Lucy Haines is a family support worker at Newport Council. She has been working with families who need some extra support with parenting for 11 years.

Lucy said: “When I talk with parents, we discuss the emotional impact physical punishment has on a child and the very real consequences of their behaviour if they continue to use physical punishment on their children.

“The futility of physical punishment is a message I always try to promote. If you smack your child, you are making it ok to smack a child. What gain are you getting from this? What gain is the child getting from this? That child may be sorry for a few minutes, but actually there is no discipline associated with the behaviour.

“The change in law should help to improve parents’ understanding of what is acceptable and what is not when it comes to disciplining their children. I’m a big fan of praise and reward charts. Changing tack from punishment to a reward. Sometimes parents are so busy they simply don’t praise their children and don’t recognise the power of praise.

“If the parents are motivated and consistent with it, on average within two weeks I have seen positive changes. This can then motivate the family to try other things. I always tell them the first two weeks are the hardest as changes are being made.
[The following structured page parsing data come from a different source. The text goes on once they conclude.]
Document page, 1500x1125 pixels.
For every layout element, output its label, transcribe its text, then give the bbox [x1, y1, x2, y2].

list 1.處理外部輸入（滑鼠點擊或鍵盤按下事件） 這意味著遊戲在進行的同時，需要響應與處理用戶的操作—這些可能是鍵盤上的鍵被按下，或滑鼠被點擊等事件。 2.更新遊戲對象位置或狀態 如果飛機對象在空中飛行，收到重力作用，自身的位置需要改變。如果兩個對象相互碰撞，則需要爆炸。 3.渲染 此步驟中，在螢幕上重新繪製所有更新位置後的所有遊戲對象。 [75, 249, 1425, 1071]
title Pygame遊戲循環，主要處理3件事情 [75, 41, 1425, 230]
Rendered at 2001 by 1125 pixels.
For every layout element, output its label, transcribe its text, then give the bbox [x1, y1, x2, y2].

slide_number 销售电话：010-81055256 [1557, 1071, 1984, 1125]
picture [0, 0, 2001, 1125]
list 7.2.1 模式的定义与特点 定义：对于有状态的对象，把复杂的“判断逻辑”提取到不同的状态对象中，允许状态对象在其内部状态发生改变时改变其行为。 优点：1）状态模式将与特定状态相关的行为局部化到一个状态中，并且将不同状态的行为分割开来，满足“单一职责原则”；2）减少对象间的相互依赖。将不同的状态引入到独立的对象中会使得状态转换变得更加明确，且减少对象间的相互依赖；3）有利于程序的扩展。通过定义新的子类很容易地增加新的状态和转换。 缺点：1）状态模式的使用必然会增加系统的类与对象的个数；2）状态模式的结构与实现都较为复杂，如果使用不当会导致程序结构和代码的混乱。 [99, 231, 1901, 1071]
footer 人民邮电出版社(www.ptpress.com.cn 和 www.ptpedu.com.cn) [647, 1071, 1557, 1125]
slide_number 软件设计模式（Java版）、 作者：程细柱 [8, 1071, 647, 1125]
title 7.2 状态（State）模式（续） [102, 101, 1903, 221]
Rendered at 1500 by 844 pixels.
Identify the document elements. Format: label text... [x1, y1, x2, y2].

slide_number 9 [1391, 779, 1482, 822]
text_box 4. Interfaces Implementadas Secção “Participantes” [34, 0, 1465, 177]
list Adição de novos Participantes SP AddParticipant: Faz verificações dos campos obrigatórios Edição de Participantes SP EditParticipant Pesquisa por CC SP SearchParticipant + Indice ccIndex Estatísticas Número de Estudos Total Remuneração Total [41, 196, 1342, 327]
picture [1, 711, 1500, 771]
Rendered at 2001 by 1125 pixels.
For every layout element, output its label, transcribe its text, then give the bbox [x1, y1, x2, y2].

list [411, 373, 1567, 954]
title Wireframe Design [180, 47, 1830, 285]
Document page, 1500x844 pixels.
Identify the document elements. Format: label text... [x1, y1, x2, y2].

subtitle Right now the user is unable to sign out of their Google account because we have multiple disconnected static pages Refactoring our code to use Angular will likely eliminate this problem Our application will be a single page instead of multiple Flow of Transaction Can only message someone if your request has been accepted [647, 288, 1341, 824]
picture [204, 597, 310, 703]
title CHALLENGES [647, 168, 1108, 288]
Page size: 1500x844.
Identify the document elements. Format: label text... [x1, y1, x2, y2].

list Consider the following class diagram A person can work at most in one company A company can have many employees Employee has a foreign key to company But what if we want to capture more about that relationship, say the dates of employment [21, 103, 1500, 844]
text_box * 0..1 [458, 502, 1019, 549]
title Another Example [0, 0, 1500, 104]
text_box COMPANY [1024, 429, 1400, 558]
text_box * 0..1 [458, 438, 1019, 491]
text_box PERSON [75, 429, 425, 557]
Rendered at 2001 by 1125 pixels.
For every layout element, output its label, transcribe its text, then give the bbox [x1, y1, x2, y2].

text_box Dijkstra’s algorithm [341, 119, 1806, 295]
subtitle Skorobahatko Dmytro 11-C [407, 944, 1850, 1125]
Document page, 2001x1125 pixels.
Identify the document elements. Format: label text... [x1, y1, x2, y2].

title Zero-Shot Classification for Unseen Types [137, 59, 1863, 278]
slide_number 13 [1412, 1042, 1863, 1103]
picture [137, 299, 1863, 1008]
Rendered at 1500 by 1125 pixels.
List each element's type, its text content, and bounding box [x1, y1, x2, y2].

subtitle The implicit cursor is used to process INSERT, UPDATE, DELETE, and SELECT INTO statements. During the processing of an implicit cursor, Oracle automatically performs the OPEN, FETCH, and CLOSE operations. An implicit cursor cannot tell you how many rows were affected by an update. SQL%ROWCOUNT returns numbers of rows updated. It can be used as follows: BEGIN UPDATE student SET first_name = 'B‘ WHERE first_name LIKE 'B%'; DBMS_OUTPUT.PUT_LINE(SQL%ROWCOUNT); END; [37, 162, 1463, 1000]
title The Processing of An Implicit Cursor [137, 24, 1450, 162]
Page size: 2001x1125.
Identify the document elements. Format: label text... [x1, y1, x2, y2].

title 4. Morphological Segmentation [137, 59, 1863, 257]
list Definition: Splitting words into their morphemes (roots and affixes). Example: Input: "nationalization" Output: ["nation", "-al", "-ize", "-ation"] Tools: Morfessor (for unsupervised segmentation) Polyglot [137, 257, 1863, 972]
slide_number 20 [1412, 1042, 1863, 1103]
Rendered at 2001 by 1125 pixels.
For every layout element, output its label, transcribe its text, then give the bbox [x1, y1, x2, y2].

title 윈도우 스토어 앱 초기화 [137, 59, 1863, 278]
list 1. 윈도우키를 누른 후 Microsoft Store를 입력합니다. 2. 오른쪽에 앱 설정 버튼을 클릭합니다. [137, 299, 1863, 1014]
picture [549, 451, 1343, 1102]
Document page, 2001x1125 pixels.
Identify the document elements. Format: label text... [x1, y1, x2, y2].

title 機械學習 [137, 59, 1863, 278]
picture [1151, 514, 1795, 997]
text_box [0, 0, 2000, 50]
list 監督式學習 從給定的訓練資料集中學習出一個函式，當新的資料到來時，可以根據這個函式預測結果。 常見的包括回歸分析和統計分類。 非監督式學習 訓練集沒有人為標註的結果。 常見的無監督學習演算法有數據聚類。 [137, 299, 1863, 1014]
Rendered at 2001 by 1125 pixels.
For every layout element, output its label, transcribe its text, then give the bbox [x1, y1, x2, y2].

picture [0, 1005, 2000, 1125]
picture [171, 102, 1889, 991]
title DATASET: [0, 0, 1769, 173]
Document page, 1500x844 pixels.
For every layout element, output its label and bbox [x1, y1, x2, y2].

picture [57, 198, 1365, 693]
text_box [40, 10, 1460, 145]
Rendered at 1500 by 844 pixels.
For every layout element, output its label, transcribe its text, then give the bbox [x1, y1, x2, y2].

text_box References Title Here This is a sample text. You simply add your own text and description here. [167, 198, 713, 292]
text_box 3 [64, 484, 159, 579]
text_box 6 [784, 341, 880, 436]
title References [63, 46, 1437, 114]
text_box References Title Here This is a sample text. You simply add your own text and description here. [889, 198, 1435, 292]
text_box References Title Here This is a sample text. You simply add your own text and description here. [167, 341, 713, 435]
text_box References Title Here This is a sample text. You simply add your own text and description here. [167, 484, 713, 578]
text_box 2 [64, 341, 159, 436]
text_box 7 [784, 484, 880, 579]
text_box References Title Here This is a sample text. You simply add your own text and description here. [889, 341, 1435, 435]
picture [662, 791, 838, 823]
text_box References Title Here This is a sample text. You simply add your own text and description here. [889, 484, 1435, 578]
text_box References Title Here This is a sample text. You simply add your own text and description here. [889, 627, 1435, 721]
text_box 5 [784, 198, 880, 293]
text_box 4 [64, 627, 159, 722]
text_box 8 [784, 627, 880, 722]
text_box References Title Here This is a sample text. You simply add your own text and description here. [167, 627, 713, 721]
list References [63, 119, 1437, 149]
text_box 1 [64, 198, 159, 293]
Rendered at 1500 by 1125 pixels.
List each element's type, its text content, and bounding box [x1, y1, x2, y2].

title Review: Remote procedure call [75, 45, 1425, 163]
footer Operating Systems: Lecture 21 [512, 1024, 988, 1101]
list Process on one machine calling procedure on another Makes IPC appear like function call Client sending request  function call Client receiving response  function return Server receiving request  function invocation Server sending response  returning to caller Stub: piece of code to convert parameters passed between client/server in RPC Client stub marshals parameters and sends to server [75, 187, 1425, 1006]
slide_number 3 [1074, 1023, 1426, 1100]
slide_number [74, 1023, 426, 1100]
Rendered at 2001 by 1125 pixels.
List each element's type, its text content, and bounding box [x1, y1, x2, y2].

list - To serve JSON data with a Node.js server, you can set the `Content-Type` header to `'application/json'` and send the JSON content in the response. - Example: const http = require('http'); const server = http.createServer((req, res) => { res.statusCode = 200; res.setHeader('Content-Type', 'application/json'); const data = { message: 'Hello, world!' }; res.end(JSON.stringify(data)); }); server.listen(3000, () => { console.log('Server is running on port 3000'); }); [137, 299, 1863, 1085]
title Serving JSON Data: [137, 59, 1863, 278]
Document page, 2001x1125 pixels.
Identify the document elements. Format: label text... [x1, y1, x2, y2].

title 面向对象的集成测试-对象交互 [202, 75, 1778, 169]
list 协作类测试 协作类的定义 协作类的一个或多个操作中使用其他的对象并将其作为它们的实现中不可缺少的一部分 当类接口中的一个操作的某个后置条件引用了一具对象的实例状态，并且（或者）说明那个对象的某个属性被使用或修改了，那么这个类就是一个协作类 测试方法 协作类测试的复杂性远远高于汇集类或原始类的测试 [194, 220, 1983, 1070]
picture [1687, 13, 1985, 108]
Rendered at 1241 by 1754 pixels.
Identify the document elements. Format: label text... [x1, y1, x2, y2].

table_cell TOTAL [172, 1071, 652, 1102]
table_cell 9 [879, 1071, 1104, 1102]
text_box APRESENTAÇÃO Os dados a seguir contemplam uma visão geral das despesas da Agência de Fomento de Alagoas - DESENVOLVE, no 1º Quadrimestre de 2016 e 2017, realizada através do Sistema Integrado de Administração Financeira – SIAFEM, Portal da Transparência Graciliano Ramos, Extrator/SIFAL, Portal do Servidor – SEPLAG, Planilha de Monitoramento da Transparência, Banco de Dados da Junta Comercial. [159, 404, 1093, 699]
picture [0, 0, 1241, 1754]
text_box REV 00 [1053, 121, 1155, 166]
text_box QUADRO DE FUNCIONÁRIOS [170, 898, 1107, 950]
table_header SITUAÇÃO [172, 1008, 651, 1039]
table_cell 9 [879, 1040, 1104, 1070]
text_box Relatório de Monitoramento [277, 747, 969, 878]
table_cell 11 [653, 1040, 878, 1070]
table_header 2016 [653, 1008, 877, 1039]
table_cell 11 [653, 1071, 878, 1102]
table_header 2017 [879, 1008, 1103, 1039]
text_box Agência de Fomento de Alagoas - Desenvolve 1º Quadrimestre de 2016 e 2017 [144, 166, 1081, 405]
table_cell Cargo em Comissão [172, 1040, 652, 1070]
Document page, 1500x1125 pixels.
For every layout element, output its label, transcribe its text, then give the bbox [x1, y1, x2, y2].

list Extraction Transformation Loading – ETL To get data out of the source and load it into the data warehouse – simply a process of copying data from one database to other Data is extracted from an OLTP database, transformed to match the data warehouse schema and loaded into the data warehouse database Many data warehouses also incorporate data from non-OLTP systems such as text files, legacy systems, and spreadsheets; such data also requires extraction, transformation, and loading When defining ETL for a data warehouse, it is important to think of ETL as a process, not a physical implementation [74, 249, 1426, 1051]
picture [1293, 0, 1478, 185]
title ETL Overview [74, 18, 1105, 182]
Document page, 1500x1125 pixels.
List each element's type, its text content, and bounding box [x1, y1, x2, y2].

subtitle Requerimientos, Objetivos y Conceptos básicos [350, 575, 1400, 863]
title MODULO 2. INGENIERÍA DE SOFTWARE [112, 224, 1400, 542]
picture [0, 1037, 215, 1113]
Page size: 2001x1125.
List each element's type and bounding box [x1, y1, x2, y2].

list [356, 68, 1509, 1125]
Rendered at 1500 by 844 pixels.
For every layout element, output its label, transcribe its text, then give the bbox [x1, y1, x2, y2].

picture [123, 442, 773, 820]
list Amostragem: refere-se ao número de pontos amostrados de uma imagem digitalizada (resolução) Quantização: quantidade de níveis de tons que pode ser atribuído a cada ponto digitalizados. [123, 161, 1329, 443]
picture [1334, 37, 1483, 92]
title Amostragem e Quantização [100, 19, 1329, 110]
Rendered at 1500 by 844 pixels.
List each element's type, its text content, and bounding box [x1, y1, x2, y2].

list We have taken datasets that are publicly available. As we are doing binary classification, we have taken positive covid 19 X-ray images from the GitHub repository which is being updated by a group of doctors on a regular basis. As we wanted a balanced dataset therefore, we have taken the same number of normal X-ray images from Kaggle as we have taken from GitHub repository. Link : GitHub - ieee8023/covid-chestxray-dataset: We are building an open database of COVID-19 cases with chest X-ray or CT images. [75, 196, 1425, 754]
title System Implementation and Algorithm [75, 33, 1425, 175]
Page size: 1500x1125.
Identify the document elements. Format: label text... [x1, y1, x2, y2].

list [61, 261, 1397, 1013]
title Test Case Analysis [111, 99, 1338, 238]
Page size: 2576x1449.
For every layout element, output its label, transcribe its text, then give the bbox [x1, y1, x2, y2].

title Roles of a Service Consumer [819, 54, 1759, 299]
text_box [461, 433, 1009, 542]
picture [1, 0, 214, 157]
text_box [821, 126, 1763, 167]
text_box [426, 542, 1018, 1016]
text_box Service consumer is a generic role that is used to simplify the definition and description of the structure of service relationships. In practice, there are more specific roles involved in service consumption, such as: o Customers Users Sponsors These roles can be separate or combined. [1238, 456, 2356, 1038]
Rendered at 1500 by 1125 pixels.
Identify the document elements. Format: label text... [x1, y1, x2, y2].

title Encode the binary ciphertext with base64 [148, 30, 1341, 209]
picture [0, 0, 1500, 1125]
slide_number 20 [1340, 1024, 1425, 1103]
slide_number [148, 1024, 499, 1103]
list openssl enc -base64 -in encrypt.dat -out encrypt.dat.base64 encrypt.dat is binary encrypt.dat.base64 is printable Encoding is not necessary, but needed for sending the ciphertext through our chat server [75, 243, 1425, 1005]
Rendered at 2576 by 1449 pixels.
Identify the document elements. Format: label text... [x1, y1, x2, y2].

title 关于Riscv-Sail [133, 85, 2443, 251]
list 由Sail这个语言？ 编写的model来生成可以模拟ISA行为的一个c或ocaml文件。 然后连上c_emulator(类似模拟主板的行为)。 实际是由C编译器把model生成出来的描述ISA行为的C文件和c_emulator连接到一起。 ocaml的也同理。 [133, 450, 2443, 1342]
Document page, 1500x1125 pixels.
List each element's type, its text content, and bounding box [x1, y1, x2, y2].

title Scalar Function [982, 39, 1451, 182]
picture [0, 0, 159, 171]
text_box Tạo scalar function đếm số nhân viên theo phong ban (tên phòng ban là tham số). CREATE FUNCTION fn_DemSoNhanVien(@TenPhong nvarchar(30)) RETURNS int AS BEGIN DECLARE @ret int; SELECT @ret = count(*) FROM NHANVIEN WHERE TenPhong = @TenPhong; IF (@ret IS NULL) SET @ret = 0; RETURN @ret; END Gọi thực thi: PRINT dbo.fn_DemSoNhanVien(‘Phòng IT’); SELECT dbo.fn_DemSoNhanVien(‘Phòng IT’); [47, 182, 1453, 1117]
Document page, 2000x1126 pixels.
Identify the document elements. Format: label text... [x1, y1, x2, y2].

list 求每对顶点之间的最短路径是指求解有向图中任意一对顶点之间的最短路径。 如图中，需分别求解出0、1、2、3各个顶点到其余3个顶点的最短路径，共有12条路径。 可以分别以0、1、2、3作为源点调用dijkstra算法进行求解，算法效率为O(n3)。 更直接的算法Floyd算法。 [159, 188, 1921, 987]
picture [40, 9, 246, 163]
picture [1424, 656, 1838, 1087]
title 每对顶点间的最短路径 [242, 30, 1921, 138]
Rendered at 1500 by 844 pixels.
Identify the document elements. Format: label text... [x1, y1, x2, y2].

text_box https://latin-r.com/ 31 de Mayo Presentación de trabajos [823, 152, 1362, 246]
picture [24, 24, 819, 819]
The child is going to rebel against the changes, but once you get over that two-week period things start to settle down and improve.

NSPCC Wales’ policy and public affairs manager Vivienne Laing said, “We have long campaigned for this common-sense move, which will better protect children from harm and trauma that could last well into adulthood.

“It’s so important we all promote non-violent parenting, but that doesn’t mean parents cannot set clear boundaries when guiding their children and managing their behaviour.

“Consistent praise and rewarding the behaviour they want to see is a good way for parents to implement discipline without using violence and will in turn help children make sense of clear boundaries.”